There is good reason to send trade to the Pleasant Land, for it is a great valley, shaped like a flattened lemon, with over a hundred cities of importance and wonderful weather for growing crops. It is one of the wealthiest spots on Earth.
There are monsters, creatures that frolic in the deep, and take down galleys. There are monsters in the heights, which even the Northmen fear, dragons they name them. But the edgelands are largely peaceful from monsters.
And so life is good under the god-king of P. for many as long as one is prepared to sweat freely in summer for temperatures reach a hundred ten Fahrenheit for multiple days.

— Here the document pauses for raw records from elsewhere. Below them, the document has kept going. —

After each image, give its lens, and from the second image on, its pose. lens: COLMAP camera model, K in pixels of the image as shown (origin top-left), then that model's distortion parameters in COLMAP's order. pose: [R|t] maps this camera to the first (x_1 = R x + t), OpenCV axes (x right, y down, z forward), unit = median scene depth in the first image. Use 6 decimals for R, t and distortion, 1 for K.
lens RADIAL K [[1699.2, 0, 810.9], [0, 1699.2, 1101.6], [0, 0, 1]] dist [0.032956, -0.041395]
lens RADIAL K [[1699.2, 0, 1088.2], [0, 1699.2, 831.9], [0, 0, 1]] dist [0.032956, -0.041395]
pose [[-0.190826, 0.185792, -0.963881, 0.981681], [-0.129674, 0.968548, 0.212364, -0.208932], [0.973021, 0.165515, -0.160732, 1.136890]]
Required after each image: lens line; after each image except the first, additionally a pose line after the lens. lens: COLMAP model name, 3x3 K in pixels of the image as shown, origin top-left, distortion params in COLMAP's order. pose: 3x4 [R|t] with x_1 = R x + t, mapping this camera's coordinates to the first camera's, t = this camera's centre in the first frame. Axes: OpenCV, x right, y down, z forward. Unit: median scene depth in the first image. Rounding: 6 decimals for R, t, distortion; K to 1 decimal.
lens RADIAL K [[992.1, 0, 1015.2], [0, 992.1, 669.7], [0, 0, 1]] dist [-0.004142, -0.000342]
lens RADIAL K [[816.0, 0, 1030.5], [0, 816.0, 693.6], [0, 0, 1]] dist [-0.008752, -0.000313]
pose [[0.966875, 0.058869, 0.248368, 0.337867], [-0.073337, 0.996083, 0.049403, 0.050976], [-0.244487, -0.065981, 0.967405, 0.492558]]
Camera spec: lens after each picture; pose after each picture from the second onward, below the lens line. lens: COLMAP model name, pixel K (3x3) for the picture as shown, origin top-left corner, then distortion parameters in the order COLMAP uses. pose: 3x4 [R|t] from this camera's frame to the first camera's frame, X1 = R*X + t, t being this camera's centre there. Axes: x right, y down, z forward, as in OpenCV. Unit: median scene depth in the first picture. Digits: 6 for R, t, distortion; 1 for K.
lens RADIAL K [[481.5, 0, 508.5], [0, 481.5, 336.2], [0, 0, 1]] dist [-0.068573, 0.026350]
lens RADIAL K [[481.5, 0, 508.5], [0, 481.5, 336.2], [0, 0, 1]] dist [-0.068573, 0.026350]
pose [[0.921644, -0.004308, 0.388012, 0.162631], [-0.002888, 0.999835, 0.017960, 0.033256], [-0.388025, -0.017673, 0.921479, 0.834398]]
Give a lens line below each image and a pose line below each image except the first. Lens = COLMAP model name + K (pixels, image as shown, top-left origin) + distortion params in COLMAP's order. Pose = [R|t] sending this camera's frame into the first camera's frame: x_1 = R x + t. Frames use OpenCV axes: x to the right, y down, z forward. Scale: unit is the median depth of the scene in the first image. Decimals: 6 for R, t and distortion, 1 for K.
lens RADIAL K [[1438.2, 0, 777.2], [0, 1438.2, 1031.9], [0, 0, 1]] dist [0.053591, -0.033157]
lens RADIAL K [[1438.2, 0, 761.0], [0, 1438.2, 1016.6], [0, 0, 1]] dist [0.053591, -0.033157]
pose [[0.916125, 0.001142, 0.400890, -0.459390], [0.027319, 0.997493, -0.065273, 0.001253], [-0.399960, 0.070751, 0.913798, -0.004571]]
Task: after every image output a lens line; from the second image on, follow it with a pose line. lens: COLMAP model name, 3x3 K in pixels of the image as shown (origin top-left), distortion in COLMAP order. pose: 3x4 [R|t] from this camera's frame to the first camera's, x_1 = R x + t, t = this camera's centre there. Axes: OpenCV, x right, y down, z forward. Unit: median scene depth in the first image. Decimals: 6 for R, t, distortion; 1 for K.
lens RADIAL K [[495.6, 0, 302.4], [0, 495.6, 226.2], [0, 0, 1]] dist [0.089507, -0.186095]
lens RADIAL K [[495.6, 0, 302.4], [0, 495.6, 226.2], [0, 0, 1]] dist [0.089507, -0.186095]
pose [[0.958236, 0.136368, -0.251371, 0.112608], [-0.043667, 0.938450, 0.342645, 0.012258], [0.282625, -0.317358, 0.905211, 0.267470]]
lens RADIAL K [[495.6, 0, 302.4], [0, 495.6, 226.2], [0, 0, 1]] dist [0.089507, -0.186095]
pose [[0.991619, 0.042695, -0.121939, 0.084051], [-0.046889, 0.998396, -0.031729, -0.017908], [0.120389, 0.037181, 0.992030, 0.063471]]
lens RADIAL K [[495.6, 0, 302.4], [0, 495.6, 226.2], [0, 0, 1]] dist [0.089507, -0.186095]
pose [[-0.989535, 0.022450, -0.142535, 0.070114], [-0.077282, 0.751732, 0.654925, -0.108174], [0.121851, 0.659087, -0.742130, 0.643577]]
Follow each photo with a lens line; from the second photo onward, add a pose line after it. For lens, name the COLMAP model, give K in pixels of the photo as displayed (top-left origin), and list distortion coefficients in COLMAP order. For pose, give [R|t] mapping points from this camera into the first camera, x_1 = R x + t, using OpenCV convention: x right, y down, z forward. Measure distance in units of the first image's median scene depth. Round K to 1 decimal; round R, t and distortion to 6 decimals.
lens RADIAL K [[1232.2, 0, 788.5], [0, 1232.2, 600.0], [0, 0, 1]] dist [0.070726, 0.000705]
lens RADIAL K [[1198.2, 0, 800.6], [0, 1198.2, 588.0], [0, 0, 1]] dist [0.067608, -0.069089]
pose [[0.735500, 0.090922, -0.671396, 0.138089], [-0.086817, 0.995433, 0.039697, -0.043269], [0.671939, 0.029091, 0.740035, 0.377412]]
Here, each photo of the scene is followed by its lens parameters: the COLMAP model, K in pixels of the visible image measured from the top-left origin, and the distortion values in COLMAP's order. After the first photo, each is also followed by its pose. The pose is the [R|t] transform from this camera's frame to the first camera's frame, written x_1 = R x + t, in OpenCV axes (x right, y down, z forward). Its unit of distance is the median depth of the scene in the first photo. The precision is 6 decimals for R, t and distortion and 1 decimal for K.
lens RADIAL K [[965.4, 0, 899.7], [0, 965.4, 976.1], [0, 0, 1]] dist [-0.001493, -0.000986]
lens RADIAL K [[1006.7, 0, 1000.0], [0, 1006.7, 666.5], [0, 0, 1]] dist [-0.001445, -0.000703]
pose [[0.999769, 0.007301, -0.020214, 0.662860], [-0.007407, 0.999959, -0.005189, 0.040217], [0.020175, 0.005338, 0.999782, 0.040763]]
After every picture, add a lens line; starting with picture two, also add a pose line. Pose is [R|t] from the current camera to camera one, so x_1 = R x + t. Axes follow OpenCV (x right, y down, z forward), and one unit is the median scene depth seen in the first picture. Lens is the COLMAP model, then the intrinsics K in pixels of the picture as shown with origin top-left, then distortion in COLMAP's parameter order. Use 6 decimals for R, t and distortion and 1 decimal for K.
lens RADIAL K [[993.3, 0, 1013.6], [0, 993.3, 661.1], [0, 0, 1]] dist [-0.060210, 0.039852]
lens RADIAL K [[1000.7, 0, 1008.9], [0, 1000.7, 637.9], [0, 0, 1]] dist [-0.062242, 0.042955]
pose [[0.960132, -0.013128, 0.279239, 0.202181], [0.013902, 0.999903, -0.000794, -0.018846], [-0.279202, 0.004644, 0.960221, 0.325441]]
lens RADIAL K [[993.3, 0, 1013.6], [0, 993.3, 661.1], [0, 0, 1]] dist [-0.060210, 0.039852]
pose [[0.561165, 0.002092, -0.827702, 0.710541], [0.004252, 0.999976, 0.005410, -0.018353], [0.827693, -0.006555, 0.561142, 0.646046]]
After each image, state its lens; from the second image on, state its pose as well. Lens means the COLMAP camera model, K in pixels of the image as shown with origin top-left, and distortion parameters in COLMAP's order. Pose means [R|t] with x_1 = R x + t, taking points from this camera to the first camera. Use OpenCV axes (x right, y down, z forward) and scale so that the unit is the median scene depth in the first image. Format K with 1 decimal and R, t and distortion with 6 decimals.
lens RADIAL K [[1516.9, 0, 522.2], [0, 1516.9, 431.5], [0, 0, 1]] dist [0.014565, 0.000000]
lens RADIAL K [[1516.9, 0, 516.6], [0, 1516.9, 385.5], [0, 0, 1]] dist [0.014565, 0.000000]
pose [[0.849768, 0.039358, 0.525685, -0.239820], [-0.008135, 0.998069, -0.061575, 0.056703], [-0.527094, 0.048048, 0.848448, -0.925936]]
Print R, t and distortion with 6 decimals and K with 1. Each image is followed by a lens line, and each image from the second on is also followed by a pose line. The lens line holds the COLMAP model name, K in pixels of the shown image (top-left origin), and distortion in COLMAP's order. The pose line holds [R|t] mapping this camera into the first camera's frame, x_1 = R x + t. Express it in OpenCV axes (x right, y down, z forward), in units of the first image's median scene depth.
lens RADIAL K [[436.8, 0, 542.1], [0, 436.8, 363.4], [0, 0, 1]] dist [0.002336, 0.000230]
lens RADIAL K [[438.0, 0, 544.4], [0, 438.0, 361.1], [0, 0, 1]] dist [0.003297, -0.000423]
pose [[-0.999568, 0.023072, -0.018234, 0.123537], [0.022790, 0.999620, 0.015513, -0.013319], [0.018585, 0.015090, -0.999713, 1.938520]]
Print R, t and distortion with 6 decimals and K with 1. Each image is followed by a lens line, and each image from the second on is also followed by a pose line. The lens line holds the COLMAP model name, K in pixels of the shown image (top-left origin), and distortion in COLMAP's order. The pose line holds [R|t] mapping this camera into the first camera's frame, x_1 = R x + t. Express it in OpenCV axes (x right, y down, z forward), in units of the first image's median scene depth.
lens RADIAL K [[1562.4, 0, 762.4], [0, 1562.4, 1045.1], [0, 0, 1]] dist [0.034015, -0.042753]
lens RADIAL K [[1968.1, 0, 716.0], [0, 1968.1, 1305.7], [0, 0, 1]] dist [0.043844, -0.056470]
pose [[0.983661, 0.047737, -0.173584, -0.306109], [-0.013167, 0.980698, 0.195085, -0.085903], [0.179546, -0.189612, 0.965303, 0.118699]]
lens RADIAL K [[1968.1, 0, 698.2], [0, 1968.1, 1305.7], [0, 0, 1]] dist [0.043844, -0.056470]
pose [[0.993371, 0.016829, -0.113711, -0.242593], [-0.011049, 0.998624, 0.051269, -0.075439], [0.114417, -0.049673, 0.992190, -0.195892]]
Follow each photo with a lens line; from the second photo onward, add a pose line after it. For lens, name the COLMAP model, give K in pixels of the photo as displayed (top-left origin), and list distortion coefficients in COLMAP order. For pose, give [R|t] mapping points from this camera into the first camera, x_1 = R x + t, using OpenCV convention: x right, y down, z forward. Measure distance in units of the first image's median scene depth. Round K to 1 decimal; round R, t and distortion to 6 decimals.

But, the seas are seen to be cool to listen to the elder generations of a couple hundred years who recall that in their youth, the sea steamed until the mid-point of winter. And as the logicians point out, the sea cools, less steam comes, and thus less snow. One can, if one is daring, ride forth into the Northland, and see how the land is scraped by ice for thirty miles further than the ice is. Of course, to do this is take your life into your own hands, or perhaps more aptly into the Northlanders hands.
Conversely, the god-king had to order the docks to be rebuilt higher last year as waves swept over the top of them.
Already, Rortan, which was planted further to the sea than us, they have walls to keep out the Sea. Arrogance and stupidity, I say. We will have to try the Uplands which sprout more green each year. We shall have to take them from the Northlanders even as we surrender our beautiful city to the Sea.
By fervent questioning of taletellers, I hear an uncertain story that someone has already done this. They have built a town they call 'Troy' to replace their old city. I know not where Troy is except that it is above another valley like the Pleasant Valley, and that worries me, for if they fled the safety of a great valley for the unknown heights and cold summers, what do they fear? I only know now that when I climb down the great natural dam between North and South, that I look at it with worry, and I wonder why the rock hums under my hand during storms out on the Great Sea.
The merchants of P. primarily use single hump camels in caravans, and lots of slaves to carry their goods.
Historical Note: P., in this story, would be one of many Bronze Age cities lost to the waves. They are suffering global warming (and I may have made this world too hot as it gets hotter as the continent covering glaciers melt). The 'natural dam' is of course, the one between Europe and Africa at Gibraltar, and the Pleasant Valley is the Mediterranean Basin before the dam broke and covered everything in a deluge that was not the Great Water, but was certainly impressive in its own right.
The Dragon's Head Upland is Spain, and the mountains are the Alps.
Trade would be primarily bronze and tin, I would think. I should think back to my games of Civilization the orginal board game with 'ochre'.
The Northlanders are Neanderthals, and the Edgelanders are Cro-Magnon. The N. have the advantage of coming from a very large strain of humanity, and possibly giant blood, but the disadvantage of vitamin deficiency due to lack of sun and no fish.
Eventually, the more numerous and technically advanced Edgelanders destroy the Neanderthals except in isolated regions. Like many migrations through history (The Irish in the Potato Famine) they are driven by necessity. In this case, the rising waves cover their cities as the glaciers melt and flow down to the Sea.
Eventually, the water rises high enough that the land bridges which join the continents are broken or covered over.
And yeah, the dragons are dinosaurs.
Welcome to the World of Ice and Bronze.